Try it: Extract the full listing below without altering a single character.

Records provided:
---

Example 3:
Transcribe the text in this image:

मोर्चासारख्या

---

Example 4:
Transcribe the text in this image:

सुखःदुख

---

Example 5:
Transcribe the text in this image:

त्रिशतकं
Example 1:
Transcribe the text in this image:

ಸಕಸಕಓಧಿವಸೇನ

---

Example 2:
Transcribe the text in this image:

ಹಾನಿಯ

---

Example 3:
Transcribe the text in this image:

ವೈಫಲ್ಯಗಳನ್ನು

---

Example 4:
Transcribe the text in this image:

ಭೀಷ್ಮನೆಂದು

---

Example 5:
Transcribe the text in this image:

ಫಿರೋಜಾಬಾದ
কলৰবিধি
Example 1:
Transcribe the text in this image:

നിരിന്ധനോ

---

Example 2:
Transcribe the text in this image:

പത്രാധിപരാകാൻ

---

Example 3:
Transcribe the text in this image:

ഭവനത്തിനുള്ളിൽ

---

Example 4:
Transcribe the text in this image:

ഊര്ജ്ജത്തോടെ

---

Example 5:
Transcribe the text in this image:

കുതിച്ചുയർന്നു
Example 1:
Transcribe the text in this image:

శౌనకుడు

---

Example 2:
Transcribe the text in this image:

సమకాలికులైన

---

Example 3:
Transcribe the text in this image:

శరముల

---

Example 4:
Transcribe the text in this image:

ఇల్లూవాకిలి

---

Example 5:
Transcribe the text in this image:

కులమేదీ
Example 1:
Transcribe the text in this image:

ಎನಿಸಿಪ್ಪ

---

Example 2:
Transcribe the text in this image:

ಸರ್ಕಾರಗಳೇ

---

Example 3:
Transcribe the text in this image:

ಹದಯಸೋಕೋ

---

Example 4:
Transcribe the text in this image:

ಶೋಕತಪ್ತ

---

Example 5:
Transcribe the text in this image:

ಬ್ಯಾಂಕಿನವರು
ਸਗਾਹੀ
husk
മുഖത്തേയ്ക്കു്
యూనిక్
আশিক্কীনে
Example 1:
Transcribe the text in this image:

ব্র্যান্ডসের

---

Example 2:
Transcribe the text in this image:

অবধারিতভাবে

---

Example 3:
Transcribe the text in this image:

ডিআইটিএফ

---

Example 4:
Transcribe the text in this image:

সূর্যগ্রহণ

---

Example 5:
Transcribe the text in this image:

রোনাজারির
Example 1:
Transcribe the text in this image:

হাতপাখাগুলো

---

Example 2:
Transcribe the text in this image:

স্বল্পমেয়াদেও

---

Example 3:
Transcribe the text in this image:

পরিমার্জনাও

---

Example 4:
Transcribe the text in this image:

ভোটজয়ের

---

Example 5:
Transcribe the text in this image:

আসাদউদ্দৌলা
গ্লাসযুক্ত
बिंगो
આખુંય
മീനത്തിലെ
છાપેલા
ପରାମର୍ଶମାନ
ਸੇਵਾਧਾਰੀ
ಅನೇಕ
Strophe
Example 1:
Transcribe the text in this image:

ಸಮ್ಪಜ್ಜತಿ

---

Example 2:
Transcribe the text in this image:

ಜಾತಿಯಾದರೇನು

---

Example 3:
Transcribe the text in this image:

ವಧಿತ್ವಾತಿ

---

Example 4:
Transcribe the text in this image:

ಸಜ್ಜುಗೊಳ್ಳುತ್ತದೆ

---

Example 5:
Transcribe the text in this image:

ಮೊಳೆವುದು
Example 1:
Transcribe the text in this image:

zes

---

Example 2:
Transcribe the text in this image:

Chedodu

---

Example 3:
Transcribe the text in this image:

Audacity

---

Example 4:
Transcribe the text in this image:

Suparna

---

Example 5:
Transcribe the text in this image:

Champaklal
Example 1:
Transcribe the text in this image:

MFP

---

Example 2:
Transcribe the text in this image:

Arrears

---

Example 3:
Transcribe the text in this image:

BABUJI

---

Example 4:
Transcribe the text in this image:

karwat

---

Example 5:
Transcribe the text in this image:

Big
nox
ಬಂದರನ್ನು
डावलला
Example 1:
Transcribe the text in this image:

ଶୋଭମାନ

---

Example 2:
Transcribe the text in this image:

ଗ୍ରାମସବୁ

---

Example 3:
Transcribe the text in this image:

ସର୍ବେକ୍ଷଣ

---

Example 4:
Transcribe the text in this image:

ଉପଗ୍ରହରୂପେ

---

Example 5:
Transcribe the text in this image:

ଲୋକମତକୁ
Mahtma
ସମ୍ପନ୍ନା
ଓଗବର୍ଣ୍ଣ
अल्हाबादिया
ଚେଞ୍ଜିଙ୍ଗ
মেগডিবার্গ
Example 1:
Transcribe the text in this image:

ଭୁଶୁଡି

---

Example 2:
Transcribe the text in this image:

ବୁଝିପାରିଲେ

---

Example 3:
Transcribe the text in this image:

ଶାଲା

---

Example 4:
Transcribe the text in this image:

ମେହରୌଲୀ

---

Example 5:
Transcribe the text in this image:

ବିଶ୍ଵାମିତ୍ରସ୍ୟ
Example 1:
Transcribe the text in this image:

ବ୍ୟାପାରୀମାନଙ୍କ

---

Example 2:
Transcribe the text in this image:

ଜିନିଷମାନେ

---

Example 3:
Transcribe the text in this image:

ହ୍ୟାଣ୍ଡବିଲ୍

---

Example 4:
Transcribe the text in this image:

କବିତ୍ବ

Exercise output:
---

Example 3:
Transcribe the text in this image:

मोर्चासारख्या

---

Example 4:
Transcribe the text in this image:

सुखःदुख

---

Example 5:
Transcribe the text in this image:

त्रिशतकं
Example 1:
Transcribe the text in this image:

ಸಕಸಕಓಧಿವಸೇನ

---

Example 2:
Transcribe the text in this image:

ಹಾನಿಯ

---

Example 3:
Transcribe the text in this image:

ವೈಫಲ್ಯಗಳನ್ನು

---

Example 4:
Transcribe the text in this image:

ಭೀಷ್ಮನೆಂದು

---

Example 5:
Transcribe the text in this image:

ಫಿರೋಜಾಬಾದ
কলৰবিধি
Example 1:
Transcribe the text in this image:

നിരിന്ധനോ

---

Example 2:
Transcribe the text in this image:

പത്രാധിപരാകാൻ

---

Example 3:
Transcribe the text in this image:

ഭവനത്തിനുള്ളിൽ

---

Example 4:
Transcribe the text in this image:

ഊര്ജ്ജത്തോടെ

---

Example 5:
Transcribe the text in this image:

കുതിച്ചുയർന്നു
Example 1:
Transcribe the text in this image:

శౌనకుడు

---

Example 2:
Transcribe the text in this image:

సమకాలికులైన

---

Example 3:
Transcribe the text in this image:

శరముల

---

Example 4:
Transcribe the text in this image:

ఇల్లూవాకిలి

---

Example 5:
Transcribe the text in this image:

కులమేదీ
Example 1:
Transcribe the text in this image:

ಎನಿಸಿಪ್ಪ

---

Example 2:
Transcribe the text in this image:

ಸರ್ಕಾರಗಳೇ

---

Example 3:
Transcribe the text in this image:

ಹದಯಸೋಕೋ

---

Example 4:
Transcribe the text in this image:

ಶೋಕತಪ್ತ

---

Example 5:
Transcribe the text in this image:

ಬ್ಯಾಂಕಿನವರು
ਸਗਾਹੀ
husk
മുഖത്തേയ്ക്കു്
యూనిక్
আশিক্কীনে
Example 1:
Transcribe the text in this image:

ব্র্যান্ডসের

---

Example 2:
Transcribe the text in this image:

অবধারিতভাবে

---

Example 3:
Transcribe the text in this image:

ডিআইটিএফ

---

Example 4:
Transcribe the text in this image:

সূর্যগ্রহণ

---

Example 5:
Transcribe the text in this image:

রোনাজারির
Example 1:
Transcribe the text in this image:

হাতপাখাগুলো

---

Example 2:
Transcribe the text in this image:

স্বল্পমেয়াদেও

---

Example 3:
Transcribe the text in this image:

পরিমার্জনাও

---

Example 4:
Transcribe the text in this image:

ভোটজয়ের

---

Example 5:
Transcribe the text in this image:

আসাদউদ্দৌলা
গ্লাসযুক্ত
बिंगो
આખુંય
മീനത്തിലെ
છાપેલા
ପରାମର୍ଶମାନ
ਸੇਵਾਧਾਰੀ
ಅನೇಕ
Strophe
Example 1:
Transcribe the text in this image:

ಸಮ್ಪಜ್ಜತಿ

---

Example 2:
Transcribe the text in this image:

ಜಾತಿಯಾದರೇನು

---

Example 3:
Transcribe the text in this image:

ವಧಿತ್ವಾತಿ

---

Example 4:
Transcribe the text in this image:

ಸಜ್ಜುಗೊಳ್ಳುತ್ತದೆ

---

Example 5:
Transcribe the text in this image:

ಮೊಳೆವುದು
Example 1:
Transcribe the text in this image:

zes

---

Example 2:
Transcribe the text in this image:

Chedodu

---

Example 3:
Transcribe the text in this image:

Audacity

---

Example 4:
Transcribe the text in this image:

Suparna

---

Example 5:
Transcribe the text in this image:

Champaklal
Example 1:
Transcribe the text in this image:

MFP

---

Example 2:
Transcribe the text in this image:

Arrears

---

Example 3:
Transcribe the text in this image:

BABUJI

---

Example 4:
Transcribe the text in this image:

karwat

---

Example 5:
Transcribe the text in this image:

Big
nox
ಬಂದರನ್ನು
डावलला
Example 1:
Transcribe the text in this image:

ଶୋଭମାନ

---

Example 2:
Transcribe the text in this image:

ଗ୍ରାମସବୁ

---

Example 3:
Transcribe the text in this image:

ସର୍ବେକ୍ଷଣ

---

Example 4:
Transcribe the text in this image:

ଉପଗ୍ରହରୂପେ

---

Example 5:
Transcribe the text in this image:

ଲୋକମତକୁ
Mahtma
ସମ୍ପନ୍ନା
ଓଗବର୍ଣ୍ଣ
अल्हाबादिया
ଚେଞ୍ଜିଙ୍ଗ
মেগডিবার্গ
Example 1:
Transcribe the text in this image:

ଭୁଶୁଡି

---

Example 2:
Transcribe the text in this image:

ବୁଝିପାରିଲେ

---

Example 3:
Transcribe the text in this image:

ଶାଲା

---

Example 4:
Transcribe the text in this image:

ମେହରୌଲୀ

---

Example 5:
Transcribe the text in this image:

ବିଶ୍ଵାମିତ୍ରସ୍ୟ
Example 1:
Transcribe the text in this image:

ବ୍ୟାପାରୀମାନଙ୍କ

---

Example 2:
Transcribe the text in this image:

ଜିନିଷମାନେ

---

Example 3:
Transcribe the text in this image:

ହ୍ୟାଣ୍ଡବିଲ୍

---

Example 4:
Transcribe the text in this image:

କବିତ୍ବ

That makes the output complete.